Se volvió hacia ella y, a la luz de la luna, captó por primera vez su escasez de ropa.
–¡Eso es algo que no veo todos los días! –murmuró seductor. Aimi se ató el cinturón de la bata y cruzó los brazos mientras los ojos azules recorrían su cuerpo. La avergonzaba que la viese así. Cuando volvió a mirar su rostro, sus ojos chispeaban malévolos y una sonrisa sensual curvaba sus labios–. ¿Me estabas esperando? Eso espero, sin duda has captado mi atención –ronroneó como un gato contento.
–¡Típico que pienses algo así! –replicó ella de inmediato. Se sentía incómoda y nerviosa–. Hacía tanto calor que bajé por hielo. No esperaba encontrarme con nadie a estas horas de la noche. ¿Qué hacías afuera?
Jonas se pasó la mano por el cabello, alborotándoselo. Ella tuvo que contener un gemido al comprobar cuánto la atraía.
–Igual que tú, intentaba refrescarme tras una velada más calurosa de lo esperado –contestó él con deje irónico–. Bajé a la piscina cuando os fuisteis de paseo y me quedé dormido. Estaba probando puertas y ventanas para entrar cuando te vi sobre esas dos sillas, semidesnuda.
–Deberías agradecerme que estuviera aquí; en otro caso habrías pasado la noche fuera –dijo ella con firmeza–. Y lo que llevo puesto es perfectamente respetable –añadió, provocando una carcajada de Jonas.
–Oh, te lo agradezco, no lo dudes, y lo que llevas no tiene nada de malo.
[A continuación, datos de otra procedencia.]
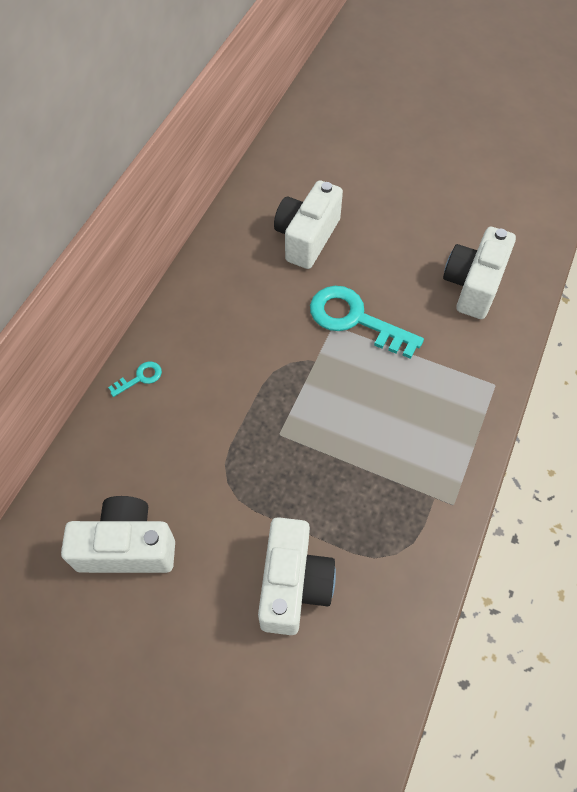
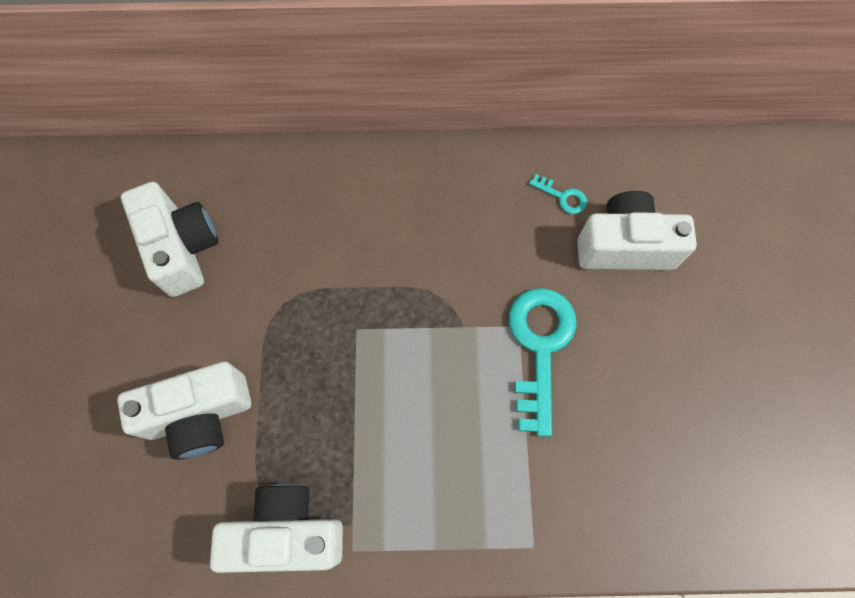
camera: 65 degrees right, 10 degrees up
turquoise key [108,361,162,397] -> turquoise key moved to [529,174,587,214]
white camera [443,227,516,319] -> white camera moved to [210,484,343,573]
Te sienta muy bien, ése es el problema. ¿Cómo diablos voy a poder dormir ahora? –se quejó con un brillo seductor y sardónico en los ojos.
–No deberías decirle esas cosas a una empleada de la familia. No es apropiado –le reprochó ella, aunque había pensado exactamente lo mismo que él.
–Deja caer los brazos, Aimi –pidió él, arqueando una ceja con ironía–, y hablaremos de comportamiento apropiado.
Aimi enrojeció, segura de que había visto la reacción de sus pezones antes de ocultarlos. Muda, lo contempló ir hacia la mesa y abrir la servilleta de hielo. Agarró un cubito y se lo pasó por la nuca, volviéndose para mirarla.
–¡Lo que has dicho es una grosería! –exclamó ella, intentando sonar indignada. Él se rió.
–Seguro que mi hermano te ha convencido de que soy un sinvergüenza.
–¡No ha hecho nada de eso! –Aimi defendió a Nick.
–¿En serio? –Jonas la miró con incredulidad–.